CopyBackward between devices

If there is some tensor on GPU that requires_grad but is later copied to CPU the grad_fn for the CopyBackwards would set the src_device to be GPU so during the backwards pass would this result in the tensor being copied back to the GPU?

If so, is there a way to disable the second copy back to GPU?

Thanks!

Yes it will.
The reason is that a Tensor and its gradient are always on the same device.

class Dummy(nn.Module):
    def __init__(self, input_shape):
        super(Dummy, self).__init__()
        self.parameter = nn.Parameter(torch.randn(*input_shape), requires_grad=True)

    def forward(self, x):
        return x + self.parameter
        

model = Dummy((1, 2, 3)).to('cuda:0')
input = torch.randn((1, 2, 3))
input = input.to('cuda:0')
output = model(input)
output = output.to('cpu')

model.to('cpu')
loss_fn = torch.nn.MSELoss(reduction='sum')
optimizer = torch.optim.SGD(model.parameters(), lr=1e-4)

loss = loss_fn(output, golden_output)

optimizer.zero_grad()
loss.backward()
optimizer.step()

I know the above example is pretty useless but since the module has no intermediate outputs, when the output + parameters are moved to cpu wouldn’t the backwards pass be able to run on CPU.

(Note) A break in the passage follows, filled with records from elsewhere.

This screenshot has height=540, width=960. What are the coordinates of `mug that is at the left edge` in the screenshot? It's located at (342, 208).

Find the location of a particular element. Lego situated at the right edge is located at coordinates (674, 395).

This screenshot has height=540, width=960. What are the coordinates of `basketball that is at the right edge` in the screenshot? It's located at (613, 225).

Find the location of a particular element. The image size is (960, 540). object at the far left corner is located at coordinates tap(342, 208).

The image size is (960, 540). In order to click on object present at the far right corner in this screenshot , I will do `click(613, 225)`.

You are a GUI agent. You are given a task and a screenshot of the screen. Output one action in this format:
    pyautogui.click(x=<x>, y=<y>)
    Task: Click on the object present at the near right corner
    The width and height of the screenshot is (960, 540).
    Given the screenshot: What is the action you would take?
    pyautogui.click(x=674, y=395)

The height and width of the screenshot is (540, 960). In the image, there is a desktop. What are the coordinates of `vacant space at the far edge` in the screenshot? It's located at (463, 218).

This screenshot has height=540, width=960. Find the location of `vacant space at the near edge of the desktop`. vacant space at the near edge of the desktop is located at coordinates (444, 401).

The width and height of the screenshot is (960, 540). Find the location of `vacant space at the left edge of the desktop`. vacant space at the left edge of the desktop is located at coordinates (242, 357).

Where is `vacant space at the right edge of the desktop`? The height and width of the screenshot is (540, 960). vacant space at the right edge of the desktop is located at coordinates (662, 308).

In this way, if this was a larger module with more parameters and gradient outputs that are moved to a different device, wouldn’t the backwards pass be able to run there?

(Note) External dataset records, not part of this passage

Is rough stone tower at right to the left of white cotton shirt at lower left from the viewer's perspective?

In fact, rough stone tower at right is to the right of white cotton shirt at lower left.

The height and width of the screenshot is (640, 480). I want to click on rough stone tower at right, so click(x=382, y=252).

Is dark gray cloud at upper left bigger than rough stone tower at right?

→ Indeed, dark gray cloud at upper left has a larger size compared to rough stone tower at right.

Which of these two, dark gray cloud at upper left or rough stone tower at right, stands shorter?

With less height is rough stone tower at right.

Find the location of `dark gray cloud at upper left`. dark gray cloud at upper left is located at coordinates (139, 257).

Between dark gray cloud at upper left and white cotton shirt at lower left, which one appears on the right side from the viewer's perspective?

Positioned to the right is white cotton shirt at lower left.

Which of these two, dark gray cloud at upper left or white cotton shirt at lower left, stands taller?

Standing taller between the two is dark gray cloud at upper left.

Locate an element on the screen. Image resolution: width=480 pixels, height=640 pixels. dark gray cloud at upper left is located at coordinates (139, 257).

From my understanding of Loss.backward() throws an error with multi gpus as long as the tensors are moved to the appropriate device the operations should be able to run.

In general, it is very complex to say if it can or cannot work.
The basic assumption we make is that since the backward pass is very similar to the forward pass, running the backward where the forward happened is a good idea.
And this is why all the backward pass of the op that goes from gpu -> cpu is actually a function that goes from cpu -> gpu.

I see, thanks for the clarification!